On the surface Sugar Mountain is a glittery pop spectacle, however underneath the catchy rhythms and up-beat guitar riffs, the lyrics recall a dark time for Holly Rankin (A.K.A Jack River).

Holly grew up on the coast of New South Wales in a small town called Foster. She describes her early years as idyllic, however after the age of 14 she viewed life very differently. Her younger sister was killed in a freak accident; after this Holly turned to music to make sense of the world. The 26 year old is now based in Sydney and released her first album Sugar Mountain last month. 

Creating music became a means of survival for Holly and it helped her transition into songstress alter ego Jack River. “I realised how much music…could save me and it definitely has,” she told Richard Kingsmill on Triple J radio.

The album takes listeners to the dark place of her pain. Each song is a “trick of the light” River wrote River on her biography page, “from one angle it’s luminous and lovely, from another it’s imbued with a terrible sorrow”. River named her album after Neil Young’s song Sugar Mountain, a bittersweet ode to the loss of innocence. River says her album is “the souvenir of my youth, the wish of what it could have been”.
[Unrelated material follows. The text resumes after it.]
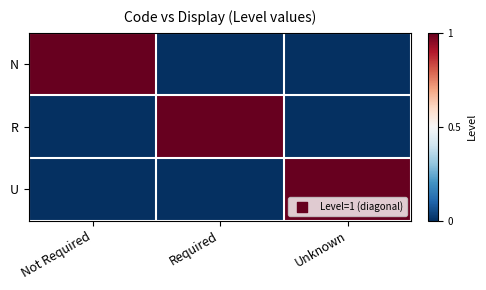

At how many categories does at least one series exceed 0?

3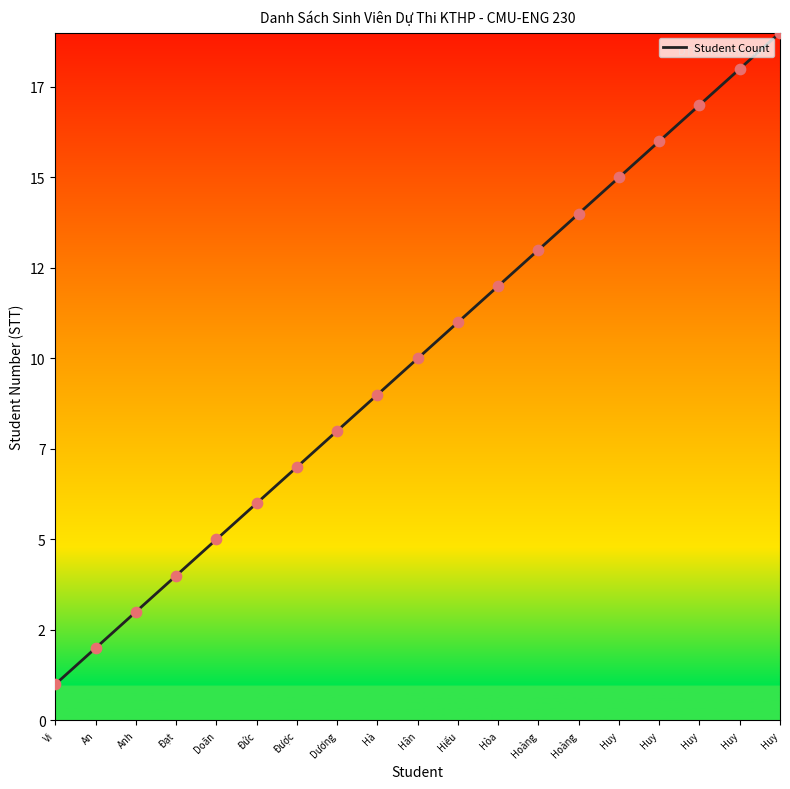

What is the ratio of the value at Đặng Thế Huy to the value at Nguyễn Quang Huy?

1.3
Jack River performing her album Sugar Mountain for the first time at Splendour in the Grass in July. Photo: Desiree De Bruin

The opening track Her Smile is River remembering her sister, yet also talking to her through the lyrics. “You’re going somewhere I don’t know, somewhere closer, maybe I know.” River spoke of her sister’s passing saying, “the energy of her feels so real, what if it’s a closer experience when someone passes away? What if they go to a closer place?” She is allowing herself to let her sister go, a cathartic experience that song writing creates.
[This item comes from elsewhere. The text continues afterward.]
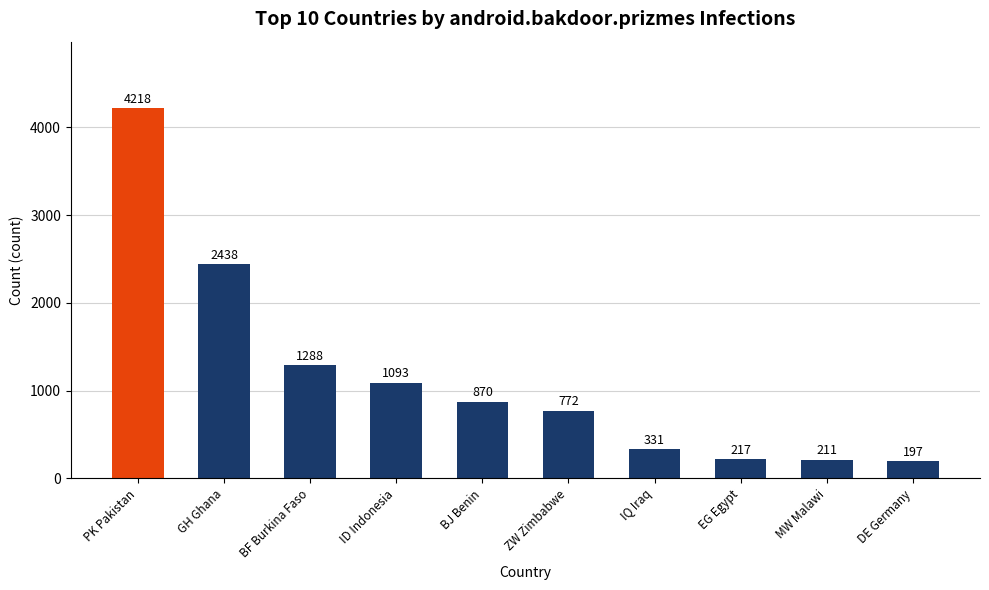

Is it true that the value at PK Pakistan is 2403?

False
Ballroom is one of the most successful songs of the album. It comments on River’s ability to perform on stage at times when she is feeling dark and overcoming that sense of helplessness. “I know some things were always going to burn and all our stars were born to die. But I’m not gonna die tonight.” Fault Line is the first single of the album, dealing with loving people while they are still with you, before it is too late. The track Fool’s Gold uplifts listeners with its psych pop beats and glittering imagery: “Fool’s gold, shining in the night, so easy on the eyes.” 

Photo: Desiree De Bruin

The 13 song album takes listeners to a melancholy place while giving them the urge to go for a long drive with the windows down. River lost a part of her youth at 14, but through Sugar Mountain, she seals herself in the Australian music industry as an artist destined for great things. The album has colourful and bright aspects; it is a reflection of youth and the happy memories River had with her sister. 

River is incredibly productive, creating her own festival Electric Lady due to the under-representation of women in the music industry. River told Triple J’s Al Newstead that the aim of Electric Lady is “to grow the pool of artists from which major music events and festivals draw from”. She does this by giving female artists opportunities to showcase their talent at the music festival held in Queensland once a year. This can lead to booking a spot at other major festivals and helps to develop their talent. 

Jack River is bringing her Sugar Mountain tour to Melbourne on the 12th and 14th September.